▸ To do: Line by line, the data below should be set down unchanged, with images excluded.
Start of The records
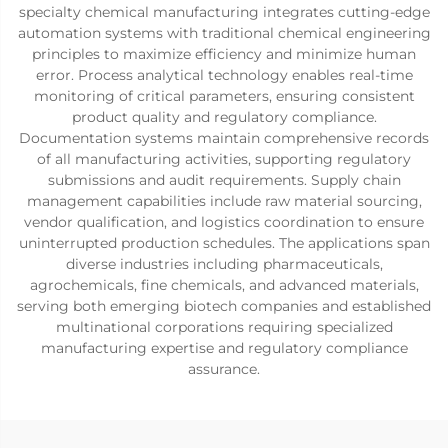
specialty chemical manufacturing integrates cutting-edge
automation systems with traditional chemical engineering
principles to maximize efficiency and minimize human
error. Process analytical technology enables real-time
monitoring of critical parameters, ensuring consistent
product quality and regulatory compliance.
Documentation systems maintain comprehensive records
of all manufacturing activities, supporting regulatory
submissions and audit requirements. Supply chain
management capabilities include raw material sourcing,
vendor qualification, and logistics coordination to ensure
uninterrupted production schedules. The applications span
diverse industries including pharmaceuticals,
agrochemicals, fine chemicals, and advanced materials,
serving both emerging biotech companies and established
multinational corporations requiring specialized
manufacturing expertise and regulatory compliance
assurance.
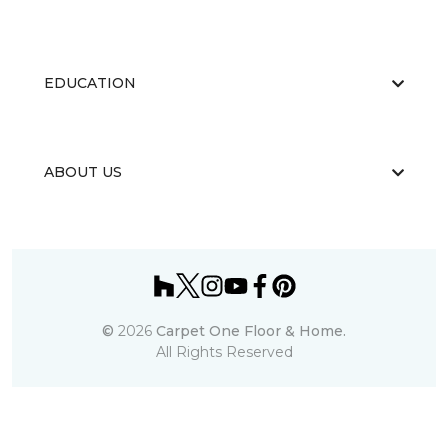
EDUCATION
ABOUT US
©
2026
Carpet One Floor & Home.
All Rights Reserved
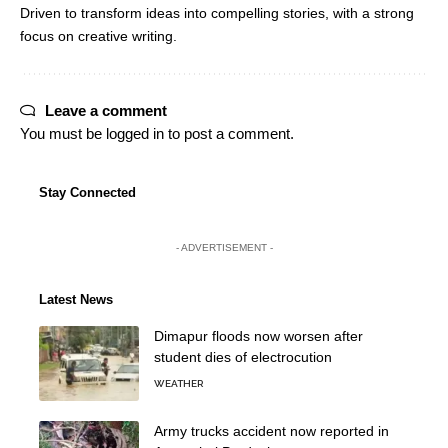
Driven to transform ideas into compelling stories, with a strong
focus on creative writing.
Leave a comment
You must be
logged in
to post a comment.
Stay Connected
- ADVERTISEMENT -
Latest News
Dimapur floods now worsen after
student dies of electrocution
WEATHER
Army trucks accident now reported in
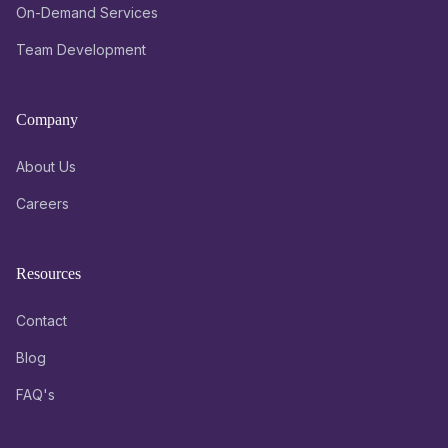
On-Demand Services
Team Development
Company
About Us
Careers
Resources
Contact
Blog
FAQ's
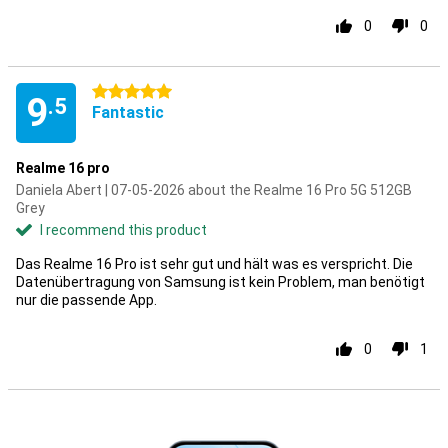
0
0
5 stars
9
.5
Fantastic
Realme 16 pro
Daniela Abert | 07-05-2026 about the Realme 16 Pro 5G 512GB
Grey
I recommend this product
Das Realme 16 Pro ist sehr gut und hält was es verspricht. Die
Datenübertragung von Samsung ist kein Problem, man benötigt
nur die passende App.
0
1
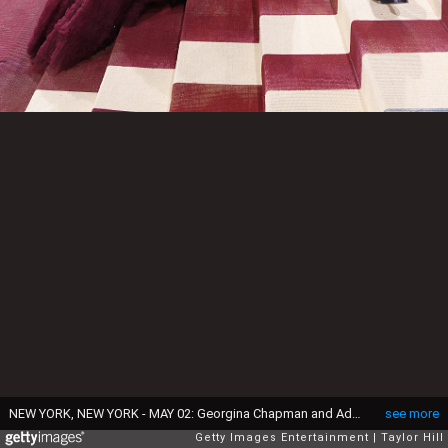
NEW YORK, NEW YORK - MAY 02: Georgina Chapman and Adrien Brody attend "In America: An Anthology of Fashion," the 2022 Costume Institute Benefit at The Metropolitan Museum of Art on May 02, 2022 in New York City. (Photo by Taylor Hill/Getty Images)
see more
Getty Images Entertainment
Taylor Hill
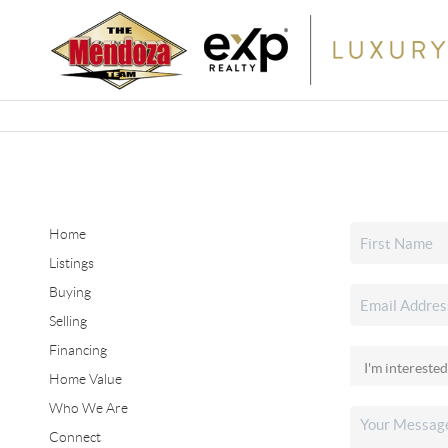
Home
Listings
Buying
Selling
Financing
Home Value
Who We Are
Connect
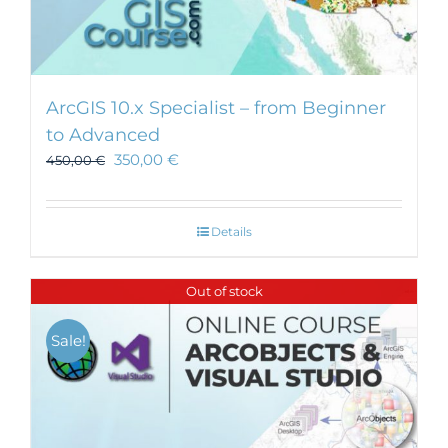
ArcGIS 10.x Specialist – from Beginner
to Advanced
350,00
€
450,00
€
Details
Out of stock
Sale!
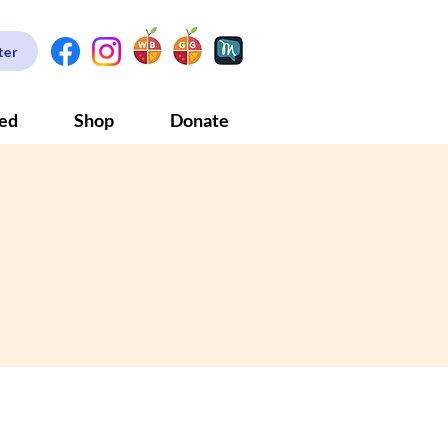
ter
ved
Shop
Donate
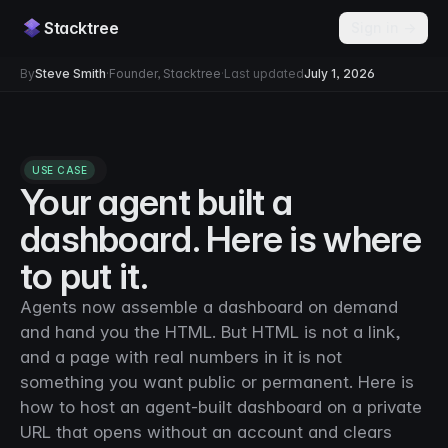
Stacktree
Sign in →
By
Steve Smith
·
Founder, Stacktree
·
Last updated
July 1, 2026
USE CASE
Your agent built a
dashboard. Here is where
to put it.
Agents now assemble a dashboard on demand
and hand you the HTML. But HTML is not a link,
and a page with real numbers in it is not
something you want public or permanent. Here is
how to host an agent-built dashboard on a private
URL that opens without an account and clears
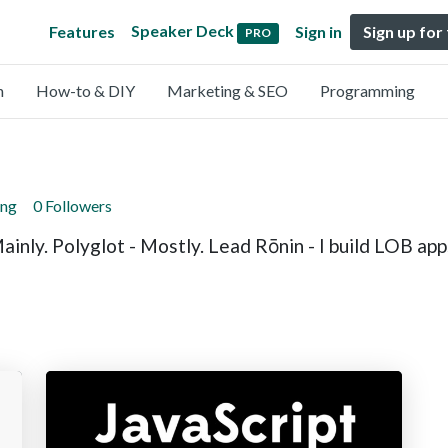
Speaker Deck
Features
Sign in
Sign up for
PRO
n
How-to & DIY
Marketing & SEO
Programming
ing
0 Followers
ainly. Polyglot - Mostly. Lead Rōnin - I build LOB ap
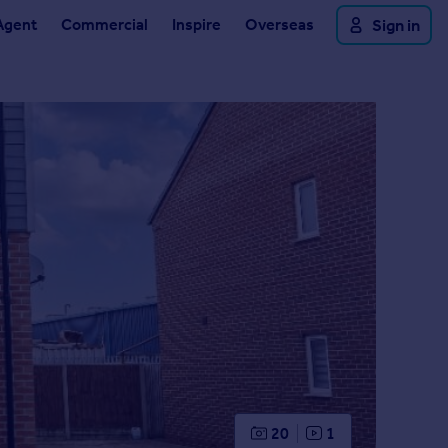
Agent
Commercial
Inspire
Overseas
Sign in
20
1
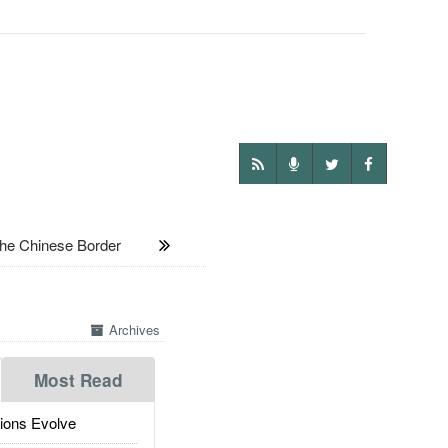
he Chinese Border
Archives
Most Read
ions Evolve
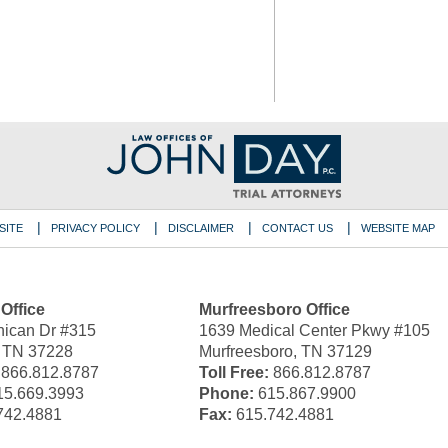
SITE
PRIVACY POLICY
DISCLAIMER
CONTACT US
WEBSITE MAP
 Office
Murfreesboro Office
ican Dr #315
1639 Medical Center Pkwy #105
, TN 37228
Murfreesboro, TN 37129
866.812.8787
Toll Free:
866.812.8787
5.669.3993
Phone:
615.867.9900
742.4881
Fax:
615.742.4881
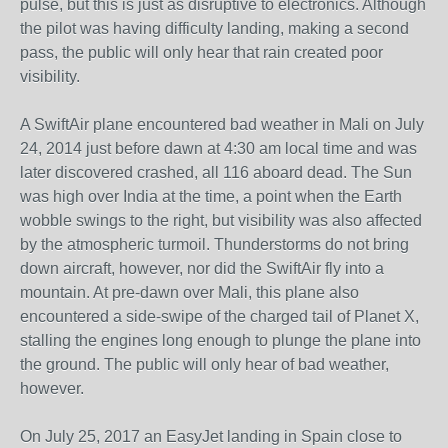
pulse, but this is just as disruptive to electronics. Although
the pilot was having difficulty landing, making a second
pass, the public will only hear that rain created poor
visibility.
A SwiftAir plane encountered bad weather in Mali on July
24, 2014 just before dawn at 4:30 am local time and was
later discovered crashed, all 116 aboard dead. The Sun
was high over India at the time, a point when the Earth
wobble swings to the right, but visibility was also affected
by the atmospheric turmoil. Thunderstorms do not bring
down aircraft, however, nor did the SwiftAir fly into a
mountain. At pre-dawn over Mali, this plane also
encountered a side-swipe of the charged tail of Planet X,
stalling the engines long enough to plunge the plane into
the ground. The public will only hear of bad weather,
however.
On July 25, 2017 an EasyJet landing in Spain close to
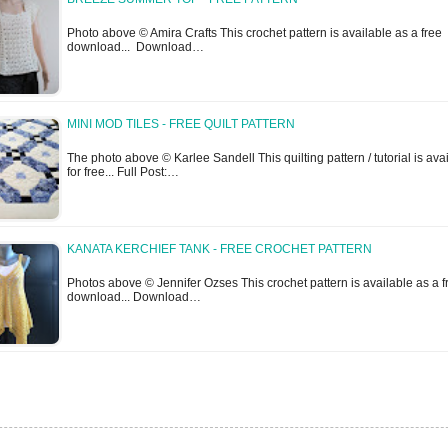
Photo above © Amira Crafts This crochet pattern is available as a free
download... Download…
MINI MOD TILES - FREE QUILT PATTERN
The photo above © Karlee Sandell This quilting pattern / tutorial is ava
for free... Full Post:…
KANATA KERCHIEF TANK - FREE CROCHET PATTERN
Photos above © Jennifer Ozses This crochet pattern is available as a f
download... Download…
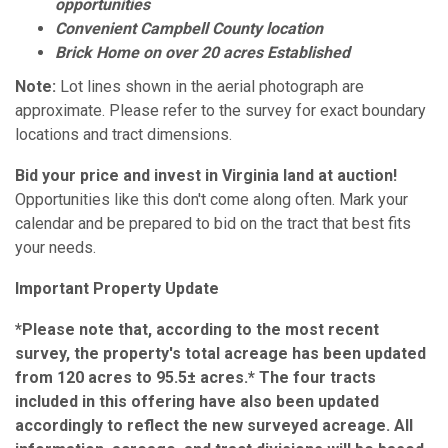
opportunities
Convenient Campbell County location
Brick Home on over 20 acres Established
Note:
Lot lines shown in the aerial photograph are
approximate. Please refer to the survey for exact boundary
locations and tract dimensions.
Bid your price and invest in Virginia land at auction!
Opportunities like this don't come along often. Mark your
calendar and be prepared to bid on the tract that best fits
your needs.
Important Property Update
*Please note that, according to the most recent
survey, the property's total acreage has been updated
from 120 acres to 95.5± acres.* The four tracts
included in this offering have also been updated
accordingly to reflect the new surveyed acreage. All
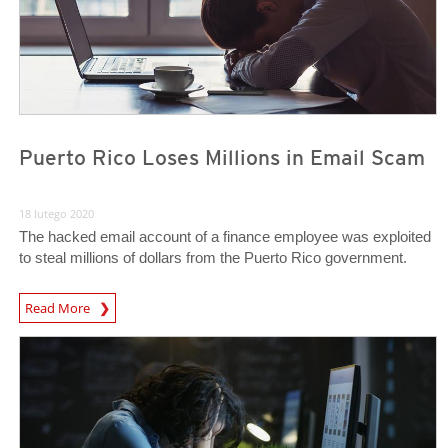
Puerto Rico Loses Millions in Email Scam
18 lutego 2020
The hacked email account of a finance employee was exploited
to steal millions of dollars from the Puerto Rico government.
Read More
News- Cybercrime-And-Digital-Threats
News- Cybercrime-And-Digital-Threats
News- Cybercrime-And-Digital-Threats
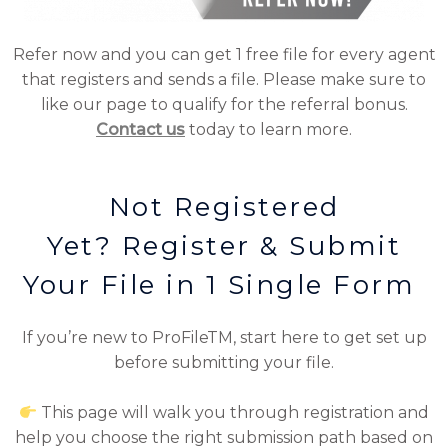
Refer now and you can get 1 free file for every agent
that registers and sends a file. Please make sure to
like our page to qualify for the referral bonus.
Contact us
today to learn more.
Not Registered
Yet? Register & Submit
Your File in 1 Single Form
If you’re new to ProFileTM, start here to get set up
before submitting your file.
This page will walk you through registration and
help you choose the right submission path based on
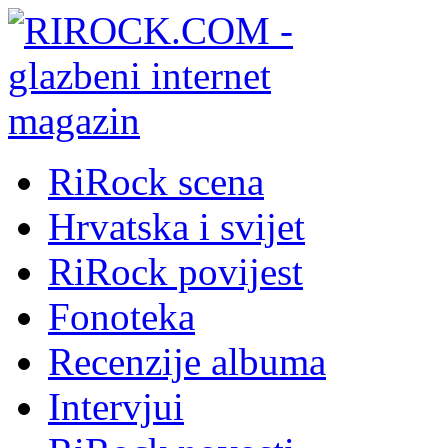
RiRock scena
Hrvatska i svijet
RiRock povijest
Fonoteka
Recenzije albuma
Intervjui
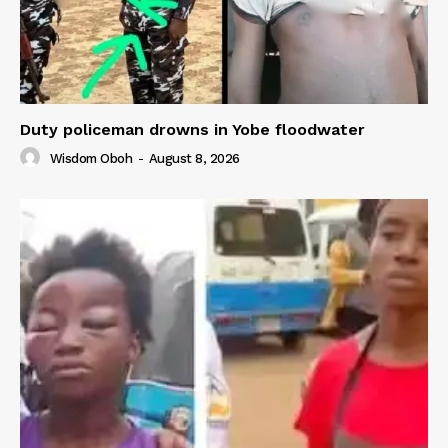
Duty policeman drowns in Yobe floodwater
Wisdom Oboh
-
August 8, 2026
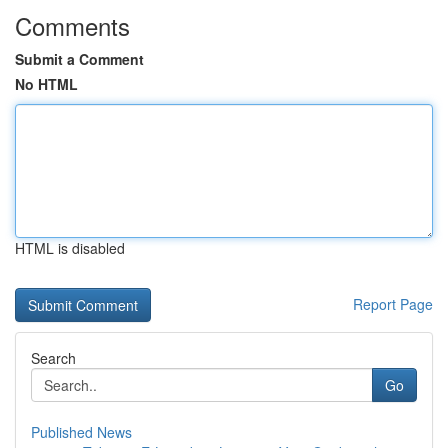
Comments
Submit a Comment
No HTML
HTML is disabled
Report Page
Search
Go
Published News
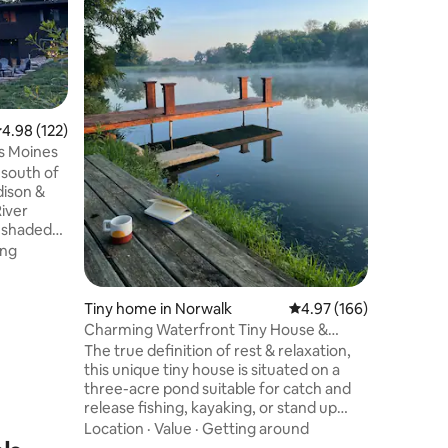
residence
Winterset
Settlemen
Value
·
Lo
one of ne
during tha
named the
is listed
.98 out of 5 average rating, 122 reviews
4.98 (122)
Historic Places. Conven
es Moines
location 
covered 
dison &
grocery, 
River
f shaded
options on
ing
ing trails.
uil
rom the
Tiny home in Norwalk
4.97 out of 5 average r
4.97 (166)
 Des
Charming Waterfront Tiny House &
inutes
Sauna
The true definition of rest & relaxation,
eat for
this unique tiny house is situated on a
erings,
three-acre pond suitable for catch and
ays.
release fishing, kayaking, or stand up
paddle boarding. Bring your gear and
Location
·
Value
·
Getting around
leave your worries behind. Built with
End of The records
▸ Answer to the exercise:
specialty chemical manufacturing integrates cutting-edge
automation systems with traditional chemical engineering
principles to maximize efficiency and minimize human
error. Process analytical technology enables real-time
monitoring of critical parameters, ensuring consistent
product quality and regulatory compliance.
Documentation systems maintain comprehensive records
of all manufacturing activities, supporting regulatory
submissions and audit requirements. Supply chain
management capabilities include raw material sourcing,
vendor qualification, and logistics coordination to ensure
uninterrupted production schedules. The applications span
diverse industries including pharmaceuticals,
agrochemicals, fine chemicals, and advanced materials,
serving both emerging biotech companies and established
multinational corporations requiring specialized
manufacturing expertise and regulatory compliance
assurance.
EDUCATION
ABOUT US
©
2026
Carpet One Floor & Home.
All Rights Reserved
Driven to transform ideas into compelling stories, with a strong
focus on creative writing.
Leave a comment
You must be
logged in
to post a comment.
Stay Connected
- ADVERTISEMENT -
Latest News
Dimapur floods now worsen after
student dies of electrocution
WEATHER
Army trucks accident now reported in
On-Demand Services
Team Development
Company
About Us
Careers
Resources
Contact
Blog
FAQ's
0
0
5 stars
9
.5
Fantastic
Realme 16 pro
Daniela Abert | 07-05-2026 about the Realme 16 Pro 5G 512GB
Grey
I recommend this product
Das Realme 16 Pro ist sehr gut und hält was es verspricht. Die
Datenübertragung von Samsung ist kein Problem, man benötigt
nur die passende App.
0
1
NEW YORK, NEW YORK - MAY 02: Georgina Chapman and Adrien Brody attend "In America: An Anthology of Fashion," the 2022 Costume Institute Benefit at The Metropolitan Museum of Art on May 02, 2022 in New York City. (Photo by Taylor Hill/Getty Images)
see more
Getty Images Entertainment
Taylor Hill
Home
Listings
Buying
Selling
Financing
Home Value
Who We Are
Connect
ArcGIS 10.x Specialist – from Beginner
to Advanced
350,00
€
450,00
€
Details
Out of stock
Sale!
ter
ved
Shop
Donate
Stacktree
Sign in →
By
Steve Smith
·
Founder, Stacktree
·
Last updated
July 1, 2026
USE CASE
Your agent built a
dashboard. Here is where
to put it.
Agents now assemble a dashboard on demand
and hand you the HTML. But HTML is not a link,
and a page with real numbers in it is not
something you want public or permanent. Here is
how to host an agent-built dashboard on a private
URL that opens without an account and clears
Speaker Deck
Features
Sign in
Sign up for
PRO
n
How-to & DIY
Marketing & SEO
Programming
ing
0 Followers
ainly. Polyglot - Mostly. Lead Rōnin - I build LOB ap
Agent
Commercial
Inspire
Overseas
Sign in
20
1
he Chinese Border
Archives
Most Read
ions Evolve
SITE
PRIVACY POLICY
DISCLAIMER
CONTACT US
WEBSITE MAP
 Office
Murfreesboro Office
ican Dr #315
1639 Medical Center Pkwy #105
, TN 37228
Murfreesboro, TN 37129
866.812.8787
Toll Free:
866.812.8787
5.669.3993
Phone:
615.867.9900
742.4881
Fax:
615.742.4881
pulse, but this is just as disruptive to electronics. Although
the pilot was having difficulty landing, making a second
pass, the public will only hear that rain created poor
visibility.
A SwiftAir plane encountered bad weather in Mali on July
24, 2014 just before dawn at 4:30 am local time and was
later discovered crashed, all 116 aboard dead. The Sun
was high over India at the time, a point when the Earth
wobble swings to the right, but visibility was also affected
by the atmospheric turmoil. Thunderstorms do not bring
down aircraft, however, nor did the SwiftAir fly into a
mountain. At pre-dawn over Mali, this plane also
encountered a side-swipe of the charged tail of Planet X,
stalling the engines long enough to plunge the plane into
the ground. The public will only hear of bad weather,
however.
On July 25, 2017 an EasyJet landing in Spain close to
Photo above © Amira Crafts This crochet pattern is available as a free
download... Download…
MINI MOD TILES - FREE QUILT PATTERN
The photo above © Karlee Sandell This quilting pattern / tutorial is ava
for free... Full Post:…
KANATA KERCHIEF TANK - FREE CROCHET PATTERN
Photos above © Jennifer Ozses This crochet pattern is available as a f
download... Download…
opportunities
Convenient Campbell County location
Brick Home on over 20 acres Established
Note:
Lot lines shown in the aerial photograph are
approximate. Please refer to the survey for exact boundary
locations and tract dimensions.
Bid your price and invest in Virginia land at auction!
Opportunities like this don't come along often. Mark your
calendar and be prepared to bid on the tract that best fits
your needs.
Important Property Update
*Please note that, according to the most recent
survey, the property's total acreage has been updated
from 120 acres to 95.5± acres.* The four tracts
included in this offering have also been updated
accordingly to reflect the new surveyed acreage. All
Puerto Rico Loses Millions in Email Scam
18 lutego 2020
The hacked email account of a finance employee was exploited
to steal millions of dollars from the Puerto Rico government.
Read More
News- Cybercrime-And-Digital-Threats
News- Cybercrime-And-Digital-Threats
News- Cybercrime-And-Digital-Threats
Refer now and you can get 1 free file for every agent
that registers and sends a file. Please make sure to
like our page to qualify for the referral bonus.
Contact us
today to learn more.
Not Registered
Yet? Register & Submit
Your File in 1 Single Form
If you’re new to ProFileTM, start here to get set up
before submitting your file.
This page will walk you through registration and
help you choose the right submission path based on
RiRock scena
Hrvatska i svijet
RiRock povijest
Fonoteka
Recenzije albuma
Intervjui
Duty policeman drowns in Yobe floodwater
Wisdom Oboh
-
August 8, 2026
Comments
Submit a Comment
No HTML
HTML is disabled
Report Page
Search
Go
Published News
residence
Winterset
Settlemen
Value
·
Lo
one of ne
during tha
named the
is listed
.98 out of 5 average rating, 122 reviews
4.98 (122)
Historic Places. Conven
es Moines
location 
covered 
dison &
grocery, 
River
f shaded
options on
ing
ing trails.
uil
rom the
Tiny home in Norwalk
4.97 out of 5 average r
4.97 (166)
 Des
Charming Waterfront Tiny House &
inutes
Sauna
The true definition of rest & relaxation,
eat for
this unique tiny house is situated on a
erings,
three-acre pond suitable for catch and
ays.
release fishing, kayaking, or stand up
paddle boarding. Bring your gear and
Location
·
Value
·
Getting around
leave your worries behind. Built with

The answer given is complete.